An der Basis komme das Thema unglaublich gut an, erklärte CDU-Fraktionspressesprecher Wolfram Axthelm auf Nachfrage der 'Ostsee-Zeitung' zum umstrittenen Vorstoß, ein Kopftuchverbot an Mecklenburg-Vorpommerns Schulen einführen zu wollen. Ein wirklichen Bedarf für eine solche Gesetzesinitiative gebe es nämlich nicht, wie der CDU-Sprecher ebenfalls einräumte, denn eine muslimische Lehrerin gibt es bislang nicht im Land.
Auf dem Parteitag am Wochenende in Ludwigslust hatte die CDU aber noch mehr Zugeständnisse am Stammtisch parat. Zwar betonte CDU-Spitzenkandidat und Innenminister Lorenz Caffier, dass Erziehung in erster Linie Recht und Pflicht der Eltern sei. Das gelte aber nicht für alle Bewohner des Landes, denn die Delegierten beschlossen auch eine Kindergartenpflicht für bestimmte Ausländergruppen. So heißt es im Programm: 'Für Kinder, die in einem Elternhaus ohne deutsche Muttersprache aufwachsen, soll es vom Herbst 2012 an Pflicht sein, vom dritten Lebensjahr an den Kindergarten zu besuchen'.
Ein durchschaubares Manöver, meint die Schweriner Volkszeitung, der sich der Eindruck aufdrängt, 'hier geht es weniger um die Lösung von Integrationsproblemen als vielmehr um die Lufthoheit über den Stammtischen zwischen Boizenburg und Ueckermünde.'"
Die Aussage, dass es sich bei der Frage der Notwendigkeit eines Kopftuchverbots in öffentlichen Schulen um ein Ausländerproblem handele, geht auf das Konto des ER-Autors Robert Scholz. Gleiches gilt für die Bewertung der CDU-Forderung einer besonderen Kindergartenpflicht für nichtdeutsche Muttersprachler als einer gegen "bestimmte Ausländergruppen" gerichteten Politik.

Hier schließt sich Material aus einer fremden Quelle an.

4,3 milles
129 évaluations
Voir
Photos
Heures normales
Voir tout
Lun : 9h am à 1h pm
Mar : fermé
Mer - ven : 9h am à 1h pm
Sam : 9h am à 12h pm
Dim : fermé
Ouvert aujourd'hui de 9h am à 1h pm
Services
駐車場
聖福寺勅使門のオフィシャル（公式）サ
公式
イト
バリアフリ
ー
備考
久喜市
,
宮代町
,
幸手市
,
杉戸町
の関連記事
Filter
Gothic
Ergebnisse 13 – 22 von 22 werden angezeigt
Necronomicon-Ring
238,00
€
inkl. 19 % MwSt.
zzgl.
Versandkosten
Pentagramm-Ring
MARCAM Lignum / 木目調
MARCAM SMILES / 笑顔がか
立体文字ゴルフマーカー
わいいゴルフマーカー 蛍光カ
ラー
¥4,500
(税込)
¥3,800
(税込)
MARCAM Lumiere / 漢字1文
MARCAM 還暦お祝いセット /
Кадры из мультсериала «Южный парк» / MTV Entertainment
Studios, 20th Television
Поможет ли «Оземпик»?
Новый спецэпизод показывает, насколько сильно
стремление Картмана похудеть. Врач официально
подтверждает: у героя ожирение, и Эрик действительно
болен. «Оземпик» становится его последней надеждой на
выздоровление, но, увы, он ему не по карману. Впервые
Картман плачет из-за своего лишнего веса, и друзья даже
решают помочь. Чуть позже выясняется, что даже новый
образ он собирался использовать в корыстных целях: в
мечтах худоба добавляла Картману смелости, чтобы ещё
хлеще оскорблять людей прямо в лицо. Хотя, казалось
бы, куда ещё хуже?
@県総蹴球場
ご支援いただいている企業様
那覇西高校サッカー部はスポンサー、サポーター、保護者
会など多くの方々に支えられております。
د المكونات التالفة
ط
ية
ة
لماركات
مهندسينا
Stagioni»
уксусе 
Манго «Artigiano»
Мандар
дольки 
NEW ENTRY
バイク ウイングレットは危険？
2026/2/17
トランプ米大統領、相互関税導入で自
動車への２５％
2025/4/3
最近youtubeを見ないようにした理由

Sowohl die Forderung nach einem Verbot des Tragens des muslimischen Kopftuchs in öffentlichen Schulen (das in der Französischen Republik seit 2004 auch für Schülerinnen (!) gilt, was die CDU M-V niemals postulieren würde) als auch jene nach einer Verpflichtung nichtdeutschsprachiger Eltern (welcher Nationalität auch immer),ihren Kindern zu ermöglichen, frühzeitig Deutsch zu lernen, müssen den Minima eines republikanischen Konsenses zugerechnet werden. Bemerkenswerterweise ist die SPD-Landtagsfraktion, deren bildungspolitischer Sprecher Mathias Brodkorb, Projektleiter von ER, keine Berührungsängste mit einem völkischen Agitator wie Henning Eichberg oder einem Apologeten des iranisch-islamistischen Folterstaates wie Jürgen Elsässer hat, für einen solchen Konsens nicht zu haben. Schließlich sollen "Ausländer" "Fremde" bleiben, denn Assimilation ist ein "Verbrechen gegen die Menschheit" (Erdogan).